As I awaited the flesh-and-bones arrival of rock legend Lita Ford at the signing for her newly released memoir “Living Like a Runaway” in downtown Manhattan, I had no idea what to expect.
Sure, I knew I’d be among aging metal heads and middle-aged, black-clad dorks at a spacious and brightly lit Barnes & Noble. I also and that “Kiss Me Deadly,” her 1989 solo hit, would stream through the speakers at some point. But I didn’t know what kind of woman I’d encounter at showtime.
Would one of the baddest bad-ass women of rock and roll whose guitar shredding capabilities would put mine to shame roll her eyes at my surface-level experiences? Would the rocker mom with gnarly battle scars from the rough and sexist 1970s be approachable? Or, would the “mother of metal” possess a narcissistic demeanor instead of one of humble gratitude?
As I chatted away with one of the dudes sitting near me, Ford emerged from the back of the store in her skintight jeans and black stiletto booties, flanked by female journalist Jeanne Fury, who would engage in a Q&A with the singer. Immediately, I was taken in by her striking beauty. At 58, Ford— with her eyes lined in black and signature blonde hair that flowed behind her shoulders — is breathtaking. And as I would soon learn, she’s outspoken, intelligent, and pretty funny, too.
“It was just like I had this gift from God or something, that I was supposed to play heavy metal,” she told the small crowd after joking with the reporter that it was “first gig at Barnes & Noble.”
Like the new memoir, most of the talk focused on Ford’s rise stardom as the only female guitarist who could hang with the likes of Black Sabbath and would give Jimmy Page a run for his money (in the book she tells a funny story about meeting Robert Plant and being asked to play bass for Led Zeppelin).
She took the audience through her early years, when a-holes at bars would try to spill beer on her or guys from other bands would accuse her of swiping their guitar cables.
One of the best stories was her first memories of experiencing metal at her Black Sabbath show. “I wanted to make the audience feel what I felt at that show that night,” she said. “When I saw them, I thought, ‘that’s it.’ This is what I’m meant to do.”
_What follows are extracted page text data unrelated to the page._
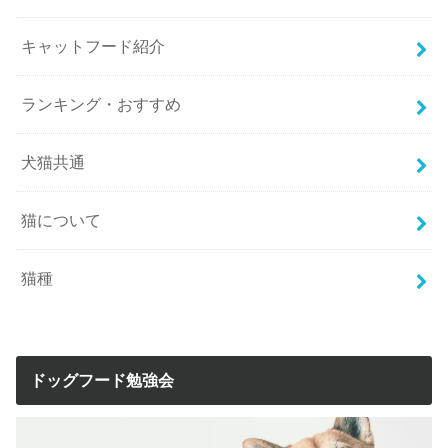
キャットフード紹介
ランキング・おすすめ
犬猫共通
猫について
猫種
ドッグフード勉強会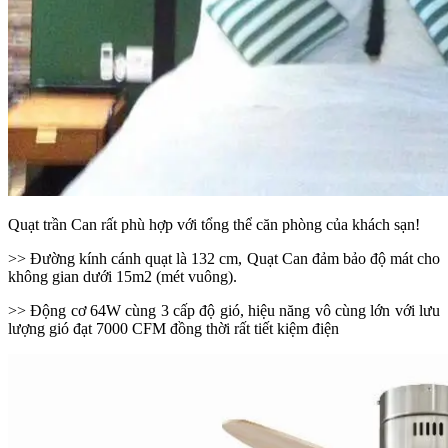
Quạt trần Can rất phù hợp với tổng thể căn phòng của khách sạn!
>> Đường kính cánh quạt là 132 cm, Quạt Can đảm bảo độ mát cho
không gian dưới 15m2 (mét vuông).
>> Động cơ 64W cùng 3 cấp độ gió, hiệu năng vô cùng lớn với lưu
lượng gió đạt 7000 CFM đồng thời rất tiết kiệm điện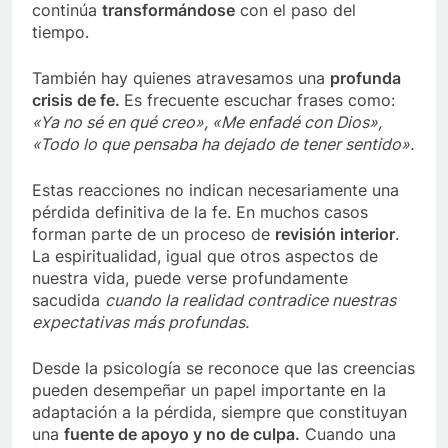
continúa
transformándose
con el paso del
tiempo.
También hay quienes atravesamos una
profunda
crisis de fe.
Es frecuente escuchar frases como:
«Ya no sé en qué creo», «Me enfadé con Dios»,
«Todo lo que pensaba ha dejado de tener sentido».
Estas reacciones no indican necesariamente una
pérdida definitiva de la fe. En muchos casos
forman parte de un proceso de
revisión interior
.
La espiritualidad, igual que otros aspectos de
nuestra vida, puede verse profundamente
sacudida
cuando la realidad contradice nuestras
expectativas más profundas.
Desde la psicología se reconoce que las creencias
pueden desempeñar un papel importante en la
adaptación a la pérdida, siempre que constituyan
una
fuente de apoyo y no de culpa.
Cuando una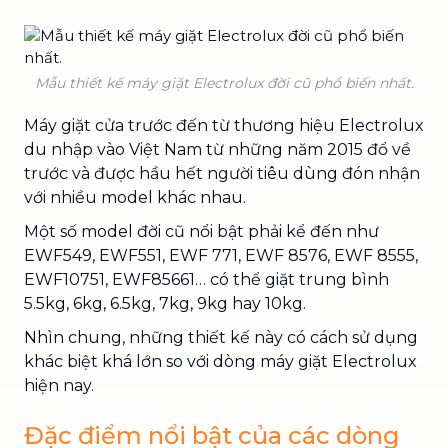
Mẫu thiết kế máy giặt Electrolux đời cũ phổ biến nhất.
Máy giặt cửa trước đến từ thương hiệu Electrolux
du nhập vào Việt Nam từ những năm 2015 đổ về
trước và được hầu hết người tiêu dùng đón nhận
với nhiều model khác nhau.
Một số model đời cũ nổi bật phải kể đến như
EWF549, EWF551, EWF 771, EWF 8576, EWF 8555,
EWF10751, EWF85661… có thể giặt trung bình
5.5kg, 6kg, 6.5kg, 7kg, 9kg hay 10kg.
Nhìn chung, những thiết kế này có cách sử dụng
khác biệt khá lớn so với dòng máy giặt Electrolux
hiện nay.
Đặc điểm nổi bật của các dòng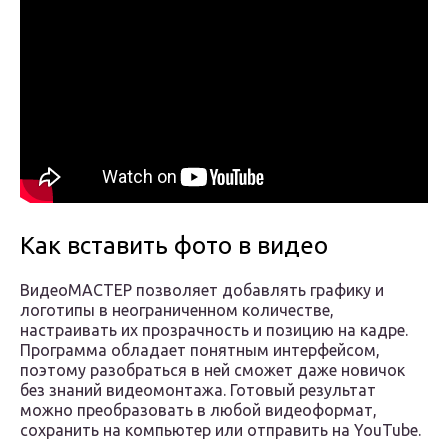
Как вставить фото в видео
ВидеоМАСТЕР позволяет добавлять графику и
логотипы в неограниченном количестве,
настраивать их прозрачность и позицию на кадре.
Программа обладает понятным интерфейсом,
поэтому разобраться в ней сможет даже новичок
без знаний видеомонтажа. Готовый результат
можно преобразовать в любой видеоформат,
сохранить на компьютер или отправить на YouTube.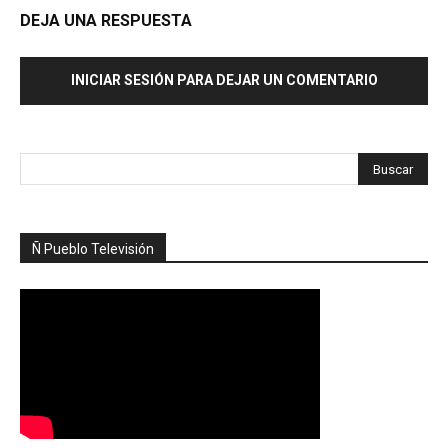
DEJA UNA RESPUESTA
INICIAR SESIÓN PARA DEJAR UN COMENTARIO
Ñ Pueblo Televisión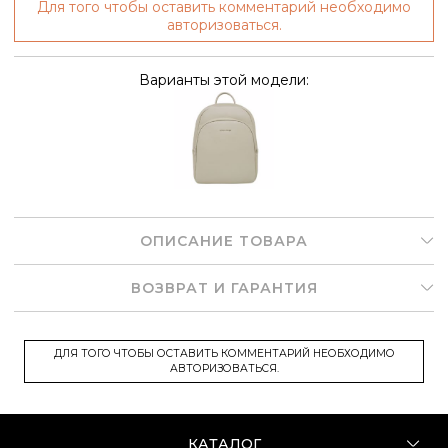
Для того чтобы оставить комментарий необходимо
авторизоваться.
Варианты этой модели:
ОПИСАНИЕ ТОВАРА
ВОЗВРАТ И ГАРАНТИЯ
ДЛЯ ТОГО ЧТОБЫ ОСТАВИТЬ КОММЕНТАРИЙ НЕОБХОДИМО
АВТОРИЗОВАТЬСЯ.
КАТАЛОГ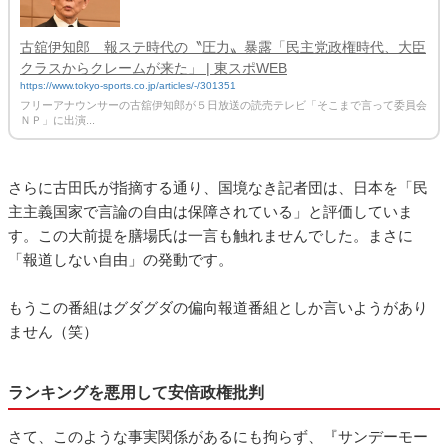
古舘伊知郎 報ステ時代の〝圧力〟暴露「民主党政権時代、大臣
クラスからクレームが来た」 | 東スポWEB
https://www.tokyo-sports.co.jp/articles/-/301351
フリーアナウンサーの古舘伊知郎が５日放送の読売テレビ「そこまで言って委員会
ＮＰ」に出演...
さらに古田氏が指摘する通り、国境なき記者団は、日本を「民
主主義国家で言論の自由は保障されている」と評価していま
す。この大前提を膳場氏は一言も触れませんでした。まさに
「報道しない自由」の発動です。
もうこの番組はグダグダの偏向報道番組としか言いようがあり
ません（笑）
ランキングを悪用して安倍政権批判
さて、このような事実関係があるにも拘らず、『サンデーモー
Throughout Ford’s talk, it was hard to ignore the elephant in the room: The muddled circumstances of her divorce, and separation from her two young sons with whom she no longer has a relationship. It’s particularly heartbreaking to me, as I can’t imagine my tiny toddler boys shunning me in that way. It must be hell living with this aspect of reality, not being able to hold her sons as they grow into young men, or taking part in their day-to-day lives.
But if Ford is an angry woman who isn’t fit to be a mother, as her ex-husband has suggested, I didn’t see it, nor did I sense it (and I have pretty good instinct). Instead, I witnessed a wizened lady enjoying her well-earned fame. Still, I told her I’d think “positive thoughts” and I did. Truly, I hope she gets to see her grown boys again, and experience their love.
Anyway, I’m so psyched to read the rest of this book!
When I got home from the NYC reading — and going home is a two-hour trek, mind you! — I found myself making more time to strum my chocolate-brown Gibson SG (which also happened to be the color and model of the first guitar she bought with her own money). I also felt younger, at heart. For all of the expectations imposed on older women, that we ought to dress in Chico’s once we hit 50, or develop a liking for Opera, I felt excited by the notion that older age doesn’t have to be boring or un-sexy. Cheers to Lita Ford for giving me that feeling!